Monday, August 9, 2010

Ed Boon: Constantly Not Getting It 


You guys seem to be angling this new Mortal Kombat as a revival, or reinvention, of the franchise. It's been around for so long; at this point, what's the essence of Mortal Kombat? What are you telling your team, and what are you all trying to recapture with this new one?

Ed Boon: You know, I think it hasn't really been that long since the last MK game came out. It's only been like two years, so from that respect, it's not like a reboot like we've seen... like when Tomb Raider went away for a long time, or Street Fighter, Twisted Metal, and all that. Those games had a long absence.

But from our perspective, the last game we did [Mortal Kombat vs. DC Universe] was probably the biggest departure for MK. It was the first T-rated MK game, and we added characters that had never been in a MK game, with DC -- you know, Batman, and Superman, and all that.

So from that standpoint, we just heard a lot of feedback asking, "Is the next game going to be back to an M-rated presentation," and, you know, "traditional" MK? So we really felt that now is just a really great time to explore a reboot of sorts.

You know, we've actually kind of rebooted the presentation and the fighting and all that a couple of times in the past. With Deadly Alliance, in 2002, we did. And so we just really felt like, along with the post-MK vs.
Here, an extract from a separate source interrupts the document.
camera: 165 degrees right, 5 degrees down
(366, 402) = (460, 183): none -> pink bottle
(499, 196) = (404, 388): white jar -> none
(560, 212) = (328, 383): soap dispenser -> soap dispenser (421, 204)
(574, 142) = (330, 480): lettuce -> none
DC T-rated thing, and the fact that we haven't rebooted our whole presentation and fighting mechanic in awhile, it was just the perfect time for all that to happen.

I played [MK vs. DC] and it was fun, but there was always the question of whether the series would return to its M-rated roots.
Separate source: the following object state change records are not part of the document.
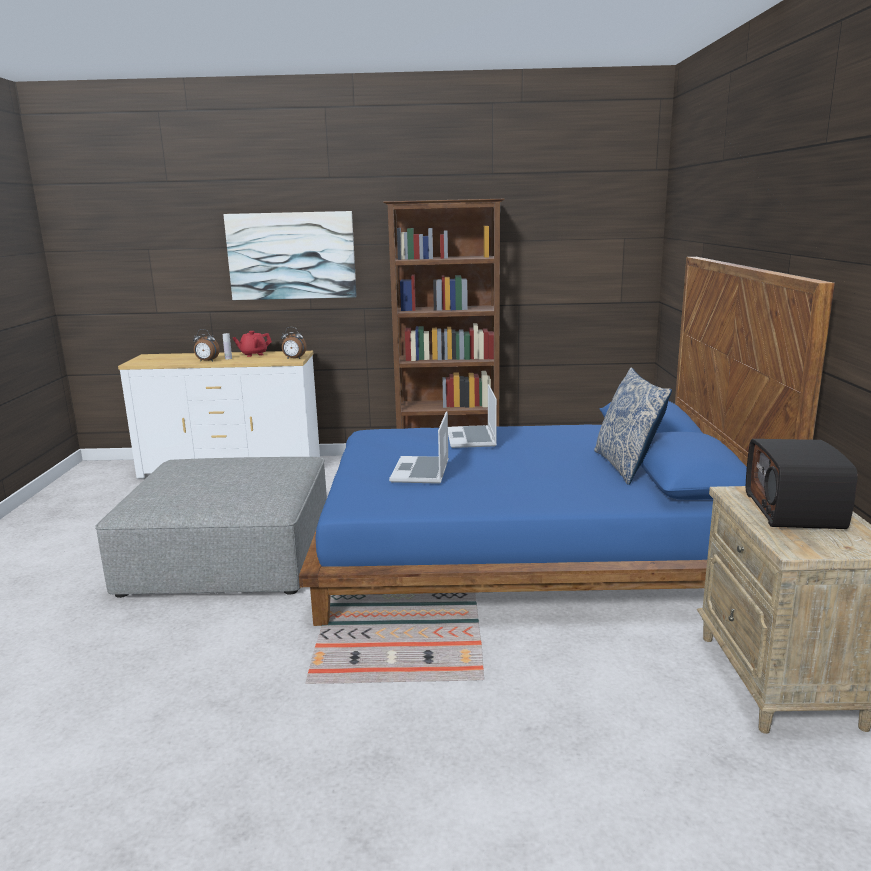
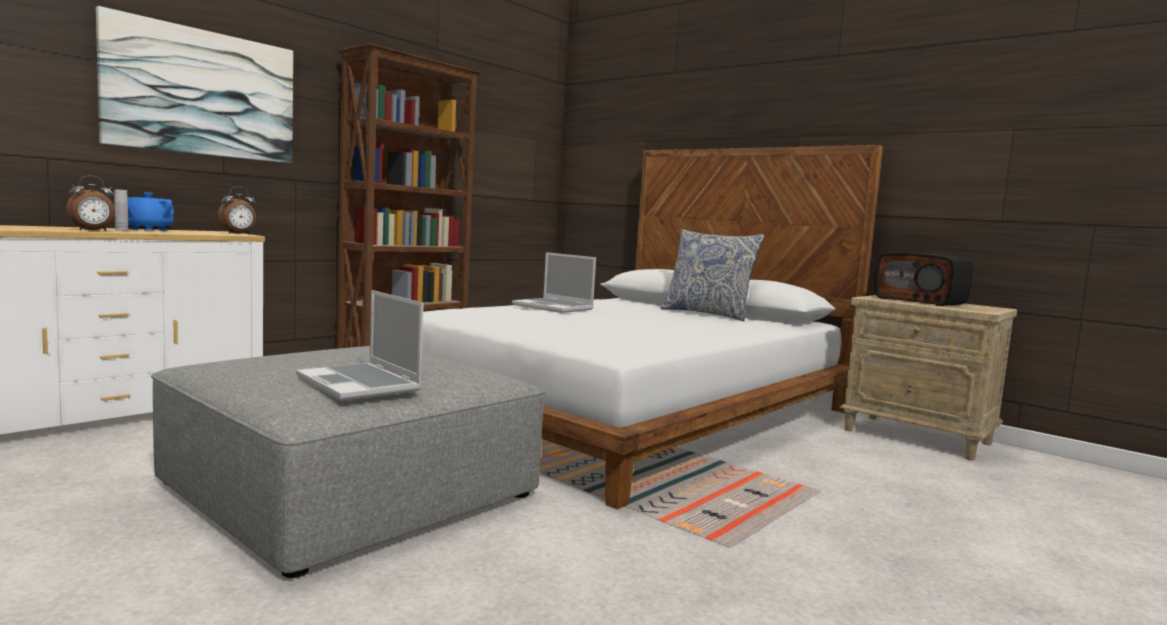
camera: 50 degrees left, 10 degrees down
(253, 354) = (148, 229): red teapot -> blue teapot
(421, 472) = (591, 328): laptop -> laptop (361, 384)
(525, 548) = (630, 413): blue bed -> white bed

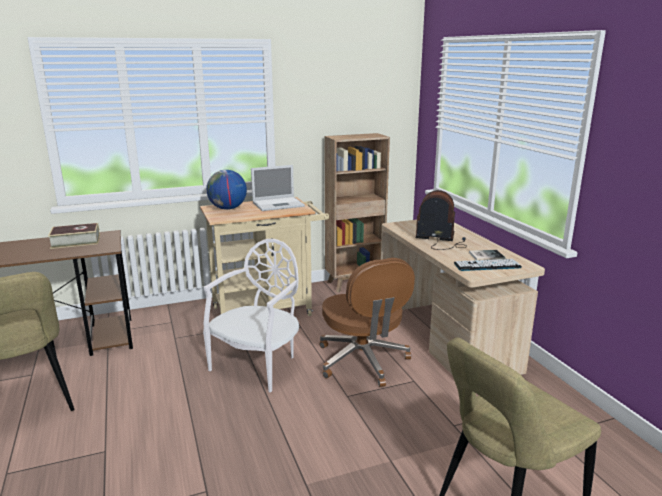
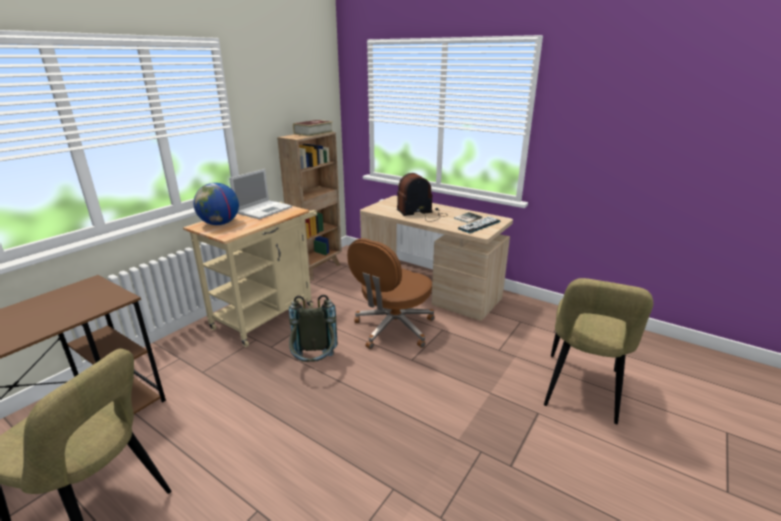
camera: 35 degrees left, 5 degrees up
(76, 241) = (57, 303): book -> book (313, 133)
(258, 365) = (314, 364): white chair -> grey backpack
(363, 361) = (393, 329): brown office chair -> brown office chair turned 90 degrees clockwise

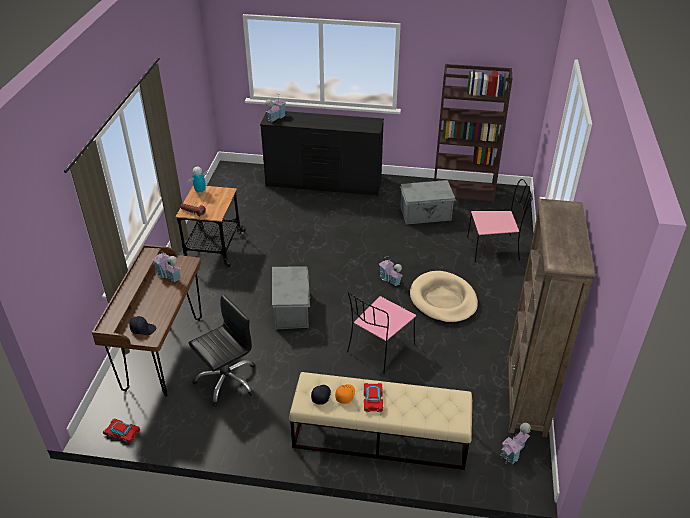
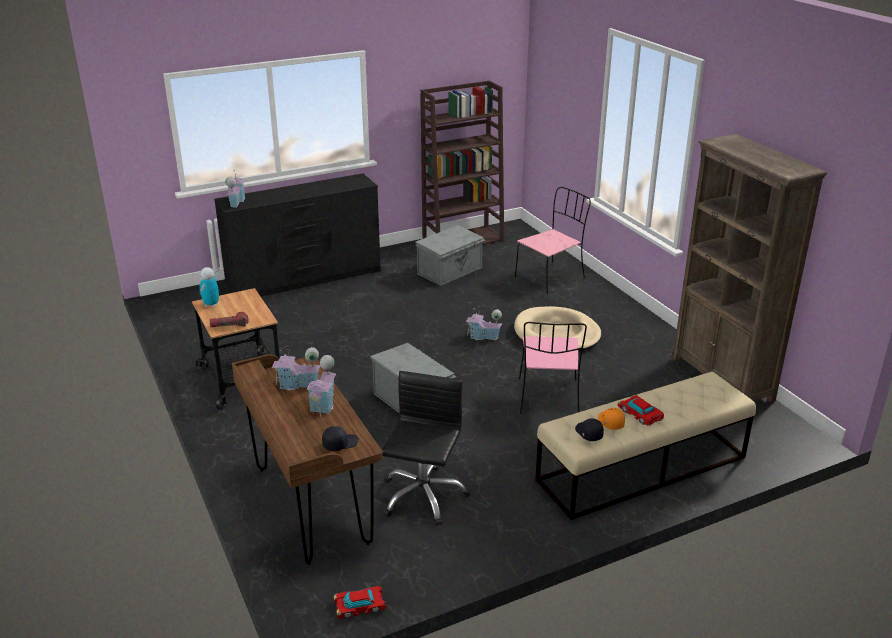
camera: 35 degrees left, 10 degrees down
(513, 452) = (765, 425): toy house -> toy house (324, 403)

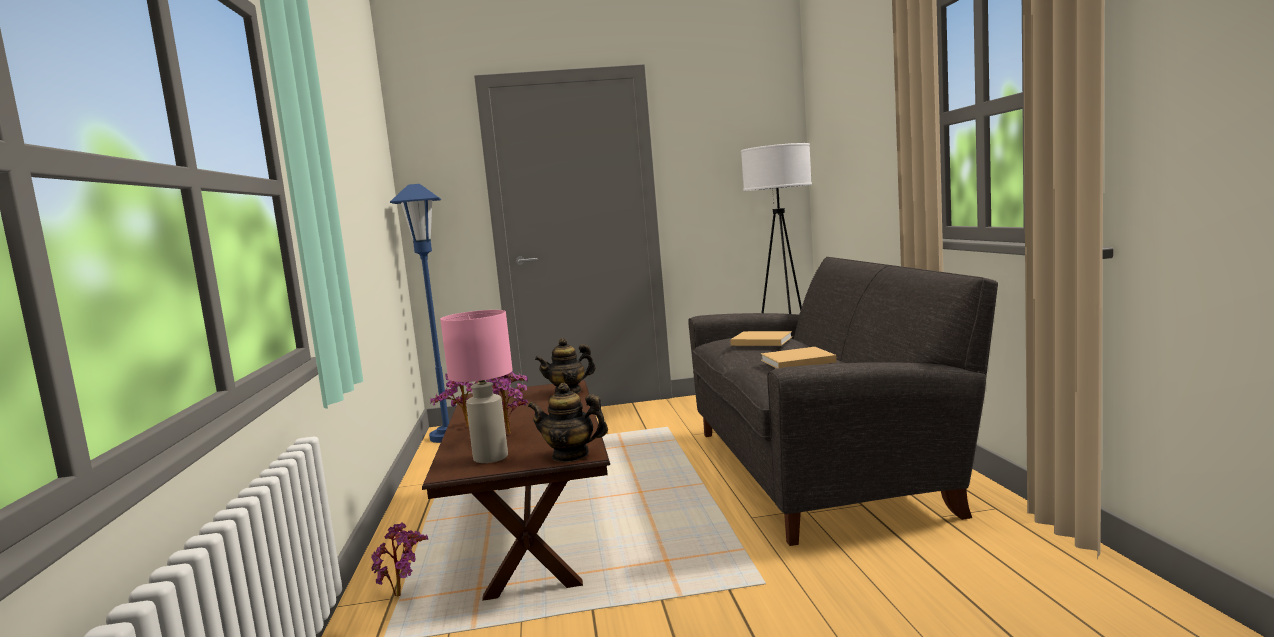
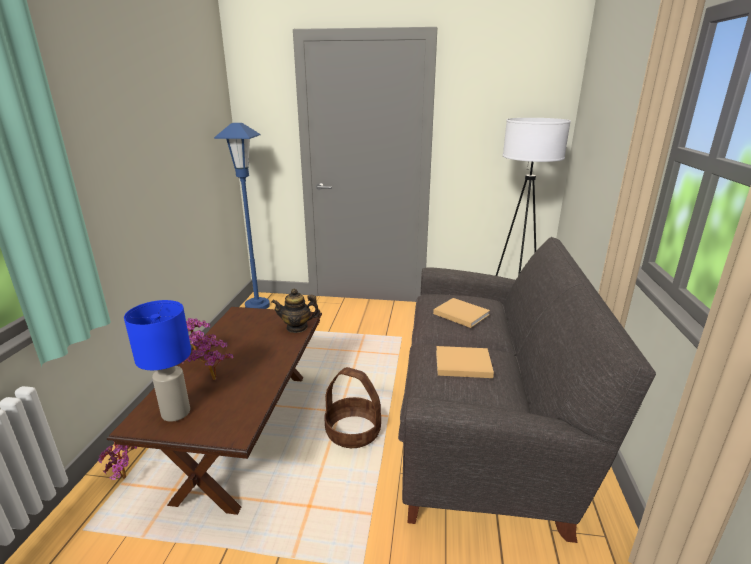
camera: 15 degrees right, 15 degrees up
(490, 458) = (175, 412): pink table lamp -> blue table lamp
(570, 455) = (226, 432): teapot -> none
(671, 502) = (353, 432): none -> basket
EB: Oh yeah, absolutely. Especially coming from a game that was almost instrumental in defining what an M-rated game was -- just sparking the whole argument that ratings are necessary, which they are. So it's ironic, it's like making a G-rated Halloween movie...

So from that standpoint, yeah, it did really well, but at the same time, it created a great opportunity for us, because it gave us a break in terms of a period of time which there hasn't been an M-rated Mortal Kombat, and created this hunger for a return.
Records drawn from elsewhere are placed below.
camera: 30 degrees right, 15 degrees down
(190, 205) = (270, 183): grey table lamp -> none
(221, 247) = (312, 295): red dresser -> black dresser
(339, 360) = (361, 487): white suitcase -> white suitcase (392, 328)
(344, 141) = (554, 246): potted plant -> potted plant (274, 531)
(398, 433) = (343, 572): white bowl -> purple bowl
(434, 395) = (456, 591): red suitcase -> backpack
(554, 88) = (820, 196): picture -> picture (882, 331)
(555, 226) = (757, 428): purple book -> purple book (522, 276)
So I guess that I really feel like the planets are aligned, and in so many ways; it's the first M-rated MK on this generation of consoles, our last game was a T-rated game... You know, there certainly is a resurgence of games returning to their classic form; Street Fighter, Sonic the Hedgehog, now the more recent Twisted Metal, and there's just a good amount of this trend that's happening.

Oh good lord Gamasutra, are you serious? Nobody gives a shit about Mortal Kombat games that aren't good. Mortal Kombat games haven't been good since the SNES, and then Mortal Kombat vs DC was the first time you did anything right in fifteen years, because the game was, you know, good. It actually had good fighting game mechanics and didn't bother with open-world bullshit, go-kart racing, coffin minigames, or any of the ridiculous crap and just said, hey, I'm a fighting game. Fight people.

I don't know why it is that Boon and Graft are talking about 'returning to the roots', when 'the roots' was a middling fighter with an absurd fixation on middle-schooler violence. Mortal Kombat vs DC was a good game! "Flee!" Boon seems to say, "Run away! Success and money terrify us! We must stick to middle-of-the-road scraping-by to fuel our jobs!" 

Why not take what you learned from the game that's been best recieved, use that as a tool for making better games in the future, and focus on the core mechanics of the fighter rather than making up all this crap about 'returning to roots'? Your roots sucked; returning to them is just downright ridiculous. 

The guy says they're 'reinventing' it, but then Boon keeps going back to 'revival' or 'return to roots.' Pick one! The first one!